Copyright 2002 President and Fellows of Harvard College on behalf of HMS Media Services, Photo by Liza Green, HMS Media Services, Anthony Leader Komaroff, MD, Harvard Health Publications
Updated: October 21, 2012 1:58PM
Dear Doctor K: My child stutters. Why does he do this? What can we do to help him?
Dear Reader: For a long time, stuttering was believed to be a psychological problem. But recent research suggests that stuttering has a strong biological basis, even though it may also be affected by emotions.
For example, stuttering tends to run in families. Obviously, that could be explained by emotional tensions in the family. But it also could indicate that genetic factors play a role.
In fact, recent studies indicate that genetic factors probably play a larger role than scientists once thought. A study published in 2010 in the New England Journal of Medicine identified specific changes in genes (short sequences of genetic material) that may increase the risk of stuttering. At least one of these genes is particularly active in parts of the brain linked to motor function and emotion. Speech involves tremendous motor coordination.
There also is evidence that strong emotions and anxiety can intensify stuttering. You can’t change your child’s genetic inheritance, but you can influence his emotional state. In particular, you can help your child by doing the following:
Be a patient, attentive listener.
Do not finish your child’s words or sentences and do not interrupt.
Do not pressure your child to speak to strangers or perform in public.

• _PARTS OF THE EXERCISE_:
1 > According to the column on stuttering, in which journal was the 2010 study on genes linked to stuttering published?
2 > Reproduce the portion of the stuttering column starting at "Copyright 2002 President" and ending at "to help him?".
3 > Write what comes next in the advice column on childhood stuttering, continuing from its final sentence.

• _Data entries_:
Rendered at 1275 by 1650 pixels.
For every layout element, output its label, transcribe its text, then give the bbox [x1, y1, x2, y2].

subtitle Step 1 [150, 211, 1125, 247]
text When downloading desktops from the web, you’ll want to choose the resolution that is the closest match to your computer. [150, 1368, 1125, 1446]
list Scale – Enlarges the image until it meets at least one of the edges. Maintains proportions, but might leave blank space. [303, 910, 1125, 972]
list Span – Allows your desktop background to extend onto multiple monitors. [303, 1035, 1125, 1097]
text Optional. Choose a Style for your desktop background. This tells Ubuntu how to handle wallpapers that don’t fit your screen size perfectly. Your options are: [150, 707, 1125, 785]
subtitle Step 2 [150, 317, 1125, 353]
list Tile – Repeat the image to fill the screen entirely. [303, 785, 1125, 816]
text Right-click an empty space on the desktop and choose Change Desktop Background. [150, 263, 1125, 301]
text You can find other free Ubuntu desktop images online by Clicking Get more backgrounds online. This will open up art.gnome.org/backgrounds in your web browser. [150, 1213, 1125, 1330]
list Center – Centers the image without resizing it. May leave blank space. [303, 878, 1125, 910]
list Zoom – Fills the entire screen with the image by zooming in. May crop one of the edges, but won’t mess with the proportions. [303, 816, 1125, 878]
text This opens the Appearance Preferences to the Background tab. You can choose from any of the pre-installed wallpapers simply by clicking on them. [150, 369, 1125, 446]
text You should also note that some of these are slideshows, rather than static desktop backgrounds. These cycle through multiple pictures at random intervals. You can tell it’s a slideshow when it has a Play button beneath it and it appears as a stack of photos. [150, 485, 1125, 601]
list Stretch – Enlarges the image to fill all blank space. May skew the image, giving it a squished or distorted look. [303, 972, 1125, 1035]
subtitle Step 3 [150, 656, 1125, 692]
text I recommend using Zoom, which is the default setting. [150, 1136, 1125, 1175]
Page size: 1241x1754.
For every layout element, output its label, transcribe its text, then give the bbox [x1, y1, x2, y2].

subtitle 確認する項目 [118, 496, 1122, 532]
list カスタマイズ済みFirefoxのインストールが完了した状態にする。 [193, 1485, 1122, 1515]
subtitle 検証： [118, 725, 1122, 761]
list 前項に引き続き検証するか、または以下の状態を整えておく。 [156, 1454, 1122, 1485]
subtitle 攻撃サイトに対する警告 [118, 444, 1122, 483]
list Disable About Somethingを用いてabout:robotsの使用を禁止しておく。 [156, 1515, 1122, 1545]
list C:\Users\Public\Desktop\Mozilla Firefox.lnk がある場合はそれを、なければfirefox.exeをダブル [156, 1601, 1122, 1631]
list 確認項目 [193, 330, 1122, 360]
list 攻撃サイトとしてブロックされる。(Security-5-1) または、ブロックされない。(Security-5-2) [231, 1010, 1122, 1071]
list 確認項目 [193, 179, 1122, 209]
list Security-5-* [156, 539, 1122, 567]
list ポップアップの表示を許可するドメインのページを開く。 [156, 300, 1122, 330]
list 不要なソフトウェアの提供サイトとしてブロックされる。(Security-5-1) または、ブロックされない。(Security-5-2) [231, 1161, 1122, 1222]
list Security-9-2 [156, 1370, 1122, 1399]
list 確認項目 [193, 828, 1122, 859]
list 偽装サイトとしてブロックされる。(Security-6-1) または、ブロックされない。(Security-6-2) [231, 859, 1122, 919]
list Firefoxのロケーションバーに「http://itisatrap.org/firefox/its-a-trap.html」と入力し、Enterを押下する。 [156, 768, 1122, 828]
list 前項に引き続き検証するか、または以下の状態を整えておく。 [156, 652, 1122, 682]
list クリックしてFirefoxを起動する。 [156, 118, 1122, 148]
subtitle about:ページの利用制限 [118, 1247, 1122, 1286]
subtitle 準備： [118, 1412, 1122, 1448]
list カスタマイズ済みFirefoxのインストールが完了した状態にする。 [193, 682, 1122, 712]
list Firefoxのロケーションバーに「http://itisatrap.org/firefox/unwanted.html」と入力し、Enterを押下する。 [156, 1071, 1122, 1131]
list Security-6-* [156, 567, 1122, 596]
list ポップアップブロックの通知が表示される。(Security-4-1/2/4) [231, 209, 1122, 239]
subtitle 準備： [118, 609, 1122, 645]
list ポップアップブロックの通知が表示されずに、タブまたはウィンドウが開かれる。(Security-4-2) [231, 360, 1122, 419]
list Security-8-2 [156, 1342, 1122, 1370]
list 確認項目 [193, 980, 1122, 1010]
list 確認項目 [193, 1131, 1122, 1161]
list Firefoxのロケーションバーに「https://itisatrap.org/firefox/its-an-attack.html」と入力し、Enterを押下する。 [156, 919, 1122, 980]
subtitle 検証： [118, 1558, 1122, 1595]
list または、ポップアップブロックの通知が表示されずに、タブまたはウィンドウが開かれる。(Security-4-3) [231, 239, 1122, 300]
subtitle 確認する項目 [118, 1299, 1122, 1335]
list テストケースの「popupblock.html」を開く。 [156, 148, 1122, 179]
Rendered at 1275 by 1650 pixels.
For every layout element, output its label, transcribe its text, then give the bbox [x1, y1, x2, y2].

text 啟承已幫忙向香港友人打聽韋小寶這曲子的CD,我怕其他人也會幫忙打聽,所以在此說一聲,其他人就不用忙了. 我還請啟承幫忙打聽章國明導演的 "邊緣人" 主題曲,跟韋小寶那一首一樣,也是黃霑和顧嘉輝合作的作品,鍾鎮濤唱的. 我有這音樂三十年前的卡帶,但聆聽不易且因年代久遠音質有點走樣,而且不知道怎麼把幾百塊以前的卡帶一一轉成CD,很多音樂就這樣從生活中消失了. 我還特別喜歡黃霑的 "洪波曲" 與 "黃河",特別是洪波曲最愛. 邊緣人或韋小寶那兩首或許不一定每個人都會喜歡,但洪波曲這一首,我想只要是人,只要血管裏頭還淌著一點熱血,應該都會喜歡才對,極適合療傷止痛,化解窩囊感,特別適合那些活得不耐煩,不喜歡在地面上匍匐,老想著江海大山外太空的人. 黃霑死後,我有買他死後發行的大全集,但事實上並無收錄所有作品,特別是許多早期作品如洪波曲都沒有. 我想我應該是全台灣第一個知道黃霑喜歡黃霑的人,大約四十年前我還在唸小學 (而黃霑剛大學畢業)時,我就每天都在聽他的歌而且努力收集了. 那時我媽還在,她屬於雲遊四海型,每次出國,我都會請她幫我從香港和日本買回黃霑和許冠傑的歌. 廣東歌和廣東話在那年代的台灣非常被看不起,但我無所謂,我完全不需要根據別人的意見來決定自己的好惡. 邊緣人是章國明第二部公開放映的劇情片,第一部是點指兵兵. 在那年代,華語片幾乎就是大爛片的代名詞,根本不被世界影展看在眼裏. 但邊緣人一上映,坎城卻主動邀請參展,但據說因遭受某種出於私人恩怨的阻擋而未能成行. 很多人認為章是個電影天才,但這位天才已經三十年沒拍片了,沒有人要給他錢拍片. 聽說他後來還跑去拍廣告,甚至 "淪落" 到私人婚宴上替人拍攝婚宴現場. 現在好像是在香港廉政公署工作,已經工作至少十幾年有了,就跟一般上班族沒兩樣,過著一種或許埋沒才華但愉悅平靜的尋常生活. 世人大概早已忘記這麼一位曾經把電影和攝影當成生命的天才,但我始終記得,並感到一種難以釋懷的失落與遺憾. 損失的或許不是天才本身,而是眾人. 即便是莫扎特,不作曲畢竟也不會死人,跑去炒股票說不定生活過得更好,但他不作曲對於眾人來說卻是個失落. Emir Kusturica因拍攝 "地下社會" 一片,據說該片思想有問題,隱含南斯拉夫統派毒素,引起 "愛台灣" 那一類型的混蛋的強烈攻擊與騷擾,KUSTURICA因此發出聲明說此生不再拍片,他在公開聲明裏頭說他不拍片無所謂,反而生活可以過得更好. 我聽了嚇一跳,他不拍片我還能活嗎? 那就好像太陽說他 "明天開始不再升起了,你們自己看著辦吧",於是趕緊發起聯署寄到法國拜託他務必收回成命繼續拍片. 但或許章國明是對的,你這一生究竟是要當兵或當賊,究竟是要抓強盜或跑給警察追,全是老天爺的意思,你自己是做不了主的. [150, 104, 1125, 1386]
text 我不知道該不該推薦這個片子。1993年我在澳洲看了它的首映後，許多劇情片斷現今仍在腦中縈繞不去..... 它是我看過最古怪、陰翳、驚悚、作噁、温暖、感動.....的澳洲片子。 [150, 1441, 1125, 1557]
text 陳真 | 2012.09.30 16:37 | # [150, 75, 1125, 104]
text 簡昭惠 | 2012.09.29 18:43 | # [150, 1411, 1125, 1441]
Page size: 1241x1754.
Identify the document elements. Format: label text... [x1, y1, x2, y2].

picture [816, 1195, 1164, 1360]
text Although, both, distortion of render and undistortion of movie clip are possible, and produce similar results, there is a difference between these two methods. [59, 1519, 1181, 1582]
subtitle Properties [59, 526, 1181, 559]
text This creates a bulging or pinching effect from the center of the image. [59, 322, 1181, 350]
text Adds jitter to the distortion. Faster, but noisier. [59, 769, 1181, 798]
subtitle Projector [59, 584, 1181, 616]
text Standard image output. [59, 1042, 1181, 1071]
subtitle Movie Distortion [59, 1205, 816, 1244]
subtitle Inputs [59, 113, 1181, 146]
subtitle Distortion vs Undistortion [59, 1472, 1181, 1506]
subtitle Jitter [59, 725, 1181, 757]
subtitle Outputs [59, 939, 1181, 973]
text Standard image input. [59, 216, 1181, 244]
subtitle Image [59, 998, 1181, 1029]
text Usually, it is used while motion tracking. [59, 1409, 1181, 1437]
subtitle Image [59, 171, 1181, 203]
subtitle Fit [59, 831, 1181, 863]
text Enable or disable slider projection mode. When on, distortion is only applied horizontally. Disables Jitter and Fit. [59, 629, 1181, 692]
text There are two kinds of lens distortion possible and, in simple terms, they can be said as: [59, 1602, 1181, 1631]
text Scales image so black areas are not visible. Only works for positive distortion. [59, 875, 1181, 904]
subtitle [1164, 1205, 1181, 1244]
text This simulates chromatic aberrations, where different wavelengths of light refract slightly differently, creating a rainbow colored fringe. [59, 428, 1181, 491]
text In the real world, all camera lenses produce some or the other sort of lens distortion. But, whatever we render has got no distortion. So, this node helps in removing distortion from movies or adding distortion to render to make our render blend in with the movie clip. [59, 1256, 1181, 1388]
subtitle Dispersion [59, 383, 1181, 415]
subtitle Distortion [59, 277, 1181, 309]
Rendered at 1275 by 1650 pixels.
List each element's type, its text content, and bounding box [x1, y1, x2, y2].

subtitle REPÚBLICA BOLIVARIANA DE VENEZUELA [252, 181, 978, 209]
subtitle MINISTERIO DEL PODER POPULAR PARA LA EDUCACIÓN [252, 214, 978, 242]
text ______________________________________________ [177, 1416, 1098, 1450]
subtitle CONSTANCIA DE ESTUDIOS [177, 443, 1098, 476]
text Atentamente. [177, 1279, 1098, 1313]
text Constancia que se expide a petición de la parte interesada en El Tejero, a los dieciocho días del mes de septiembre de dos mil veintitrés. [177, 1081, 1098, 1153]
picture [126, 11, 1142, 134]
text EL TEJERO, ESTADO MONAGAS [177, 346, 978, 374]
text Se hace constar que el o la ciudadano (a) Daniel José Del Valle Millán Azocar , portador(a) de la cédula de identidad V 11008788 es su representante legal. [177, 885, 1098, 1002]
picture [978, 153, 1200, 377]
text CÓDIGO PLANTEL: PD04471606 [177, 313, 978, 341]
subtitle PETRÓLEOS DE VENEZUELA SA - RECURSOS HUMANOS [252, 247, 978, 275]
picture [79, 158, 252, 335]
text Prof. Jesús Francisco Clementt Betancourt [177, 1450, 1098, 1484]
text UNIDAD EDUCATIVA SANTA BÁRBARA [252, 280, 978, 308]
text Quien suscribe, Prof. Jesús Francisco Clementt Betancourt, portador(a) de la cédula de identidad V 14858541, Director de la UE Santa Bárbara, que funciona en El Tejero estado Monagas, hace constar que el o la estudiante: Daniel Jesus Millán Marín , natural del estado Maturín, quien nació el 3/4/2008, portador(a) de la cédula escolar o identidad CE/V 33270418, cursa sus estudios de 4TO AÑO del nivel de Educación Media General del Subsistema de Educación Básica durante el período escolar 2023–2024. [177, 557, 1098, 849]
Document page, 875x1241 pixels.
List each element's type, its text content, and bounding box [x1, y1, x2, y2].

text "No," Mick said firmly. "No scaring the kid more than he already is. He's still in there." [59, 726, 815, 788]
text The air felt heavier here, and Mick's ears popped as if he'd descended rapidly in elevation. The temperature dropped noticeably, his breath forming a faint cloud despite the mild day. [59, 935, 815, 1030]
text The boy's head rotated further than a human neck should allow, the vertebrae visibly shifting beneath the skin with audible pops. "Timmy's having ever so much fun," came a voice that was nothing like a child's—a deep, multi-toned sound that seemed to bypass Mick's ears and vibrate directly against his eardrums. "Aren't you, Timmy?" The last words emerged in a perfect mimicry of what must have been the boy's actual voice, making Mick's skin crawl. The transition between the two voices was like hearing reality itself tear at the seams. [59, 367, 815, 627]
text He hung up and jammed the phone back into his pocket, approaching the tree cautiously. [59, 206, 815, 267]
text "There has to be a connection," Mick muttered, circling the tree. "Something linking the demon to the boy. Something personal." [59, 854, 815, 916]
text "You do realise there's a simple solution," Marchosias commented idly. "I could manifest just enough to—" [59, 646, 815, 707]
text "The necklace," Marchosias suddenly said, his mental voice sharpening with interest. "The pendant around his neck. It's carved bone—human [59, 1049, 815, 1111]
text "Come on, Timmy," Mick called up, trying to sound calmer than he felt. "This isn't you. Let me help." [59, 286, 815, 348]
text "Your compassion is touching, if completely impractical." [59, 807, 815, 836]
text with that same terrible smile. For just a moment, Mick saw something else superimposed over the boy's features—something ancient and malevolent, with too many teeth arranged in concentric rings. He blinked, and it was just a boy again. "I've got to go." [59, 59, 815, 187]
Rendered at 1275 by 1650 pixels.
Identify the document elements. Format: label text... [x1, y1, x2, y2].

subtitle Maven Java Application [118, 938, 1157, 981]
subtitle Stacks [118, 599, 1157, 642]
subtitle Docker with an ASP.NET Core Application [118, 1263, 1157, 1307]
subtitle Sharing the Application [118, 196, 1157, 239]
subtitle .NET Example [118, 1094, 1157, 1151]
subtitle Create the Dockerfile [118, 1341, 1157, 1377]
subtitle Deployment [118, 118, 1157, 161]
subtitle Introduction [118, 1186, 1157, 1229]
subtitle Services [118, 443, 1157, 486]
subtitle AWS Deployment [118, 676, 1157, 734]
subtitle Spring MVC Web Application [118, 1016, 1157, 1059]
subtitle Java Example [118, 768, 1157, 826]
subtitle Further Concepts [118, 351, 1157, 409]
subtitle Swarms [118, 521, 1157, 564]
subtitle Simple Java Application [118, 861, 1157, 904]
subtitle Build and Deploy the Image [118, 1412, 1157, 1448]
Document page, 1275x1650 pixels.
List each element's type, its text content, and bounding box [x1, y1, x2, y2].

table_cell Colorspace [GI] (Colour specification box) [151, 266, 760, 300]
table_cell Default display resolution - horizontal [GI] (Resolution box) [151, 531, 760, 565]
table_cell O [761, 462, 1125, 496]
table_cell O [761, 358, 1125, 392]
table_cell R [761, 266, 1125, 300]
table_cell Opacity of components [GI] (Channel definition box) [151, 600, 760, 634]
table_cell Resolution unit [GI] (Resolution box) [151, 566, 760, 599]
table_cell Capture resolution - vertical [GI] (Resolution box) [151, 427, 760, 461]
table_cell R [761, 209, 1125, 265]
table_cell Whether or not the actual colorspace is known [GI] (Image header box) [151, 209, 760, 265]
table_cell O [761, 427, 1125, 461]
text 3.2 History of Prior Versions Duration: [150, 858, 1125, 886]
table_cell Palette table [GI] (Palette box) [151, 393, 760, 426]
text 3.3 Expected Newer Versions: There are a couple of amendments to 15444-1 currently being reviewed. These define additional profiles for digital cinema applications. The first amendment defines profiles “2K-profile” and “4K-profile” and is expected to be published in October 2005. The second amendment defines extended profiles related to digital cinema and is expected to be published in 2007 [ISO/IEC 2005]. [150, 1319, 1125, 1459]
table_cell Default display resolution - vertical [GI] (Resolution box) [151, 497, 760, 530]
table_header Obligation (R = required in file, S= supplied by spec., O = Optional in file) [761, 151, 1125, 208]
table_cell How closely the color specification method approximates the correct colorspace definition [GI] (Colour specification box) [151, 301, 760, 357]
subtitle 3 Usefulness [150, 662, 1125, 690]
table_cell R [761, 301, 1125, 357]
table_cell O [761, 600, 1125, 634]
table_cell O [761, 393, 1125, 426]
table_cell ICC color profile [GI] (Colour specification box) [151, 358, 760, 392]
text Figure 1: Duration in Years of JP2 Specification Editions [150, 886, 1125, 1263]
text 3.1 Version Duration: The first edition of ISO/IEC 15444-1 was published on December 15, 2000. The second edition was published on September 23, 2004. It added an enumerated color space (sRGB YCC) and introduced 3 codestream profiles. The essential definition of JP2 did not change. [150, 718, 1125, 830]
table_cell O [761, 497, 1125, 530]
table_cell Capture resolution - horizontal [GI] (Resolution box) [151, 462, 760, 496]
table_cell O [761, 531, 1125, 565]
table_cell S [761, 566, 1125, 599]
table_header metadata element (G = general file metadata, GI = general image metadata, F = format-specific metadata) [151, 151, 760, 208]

• _ANSWERS PROVIDED_:
1 > The New England Journal of Medicine.

2 >
Copyright 2002 President and Fellows of Harvard College on behalf of HMS Media Services, Photo by Liza Green, HMS Media Services, Anthony Leader Komaroff, MD, Harvard Health Publications
Updated: October 21, 2012 1:58PM
Dear Doctor K: My child stutters. Why does he do this? What can we do to help him?

3 >
Work with family members or teachers to provide a relaxed environment for your child.
Your child may benefit from working with a speech-language pathologist (SLP). SLPs use many different types of speech therapy to treat stuttering. Some of the most effective methods include:
Modeling slower speaking.
Teaching exercises for breath control and reducing tension on the vocal cords.
Using a computer or other devices to give immediate feedback on how the child is doing with various strategies.
It is possible that discovering genes that cause stuttering might one day lead to specific treatments that reverse the adverse effects of these genes. More likely, recent genetic discoveries may help identify kids who could benefit from early treatment. Such treatment of stuttering is the best hope for preventing symptoms from getting worse and becoming a long-term problem. Genetic studies could identify newborns who are at risk for stuttering and begin treating these high-risk children early in life.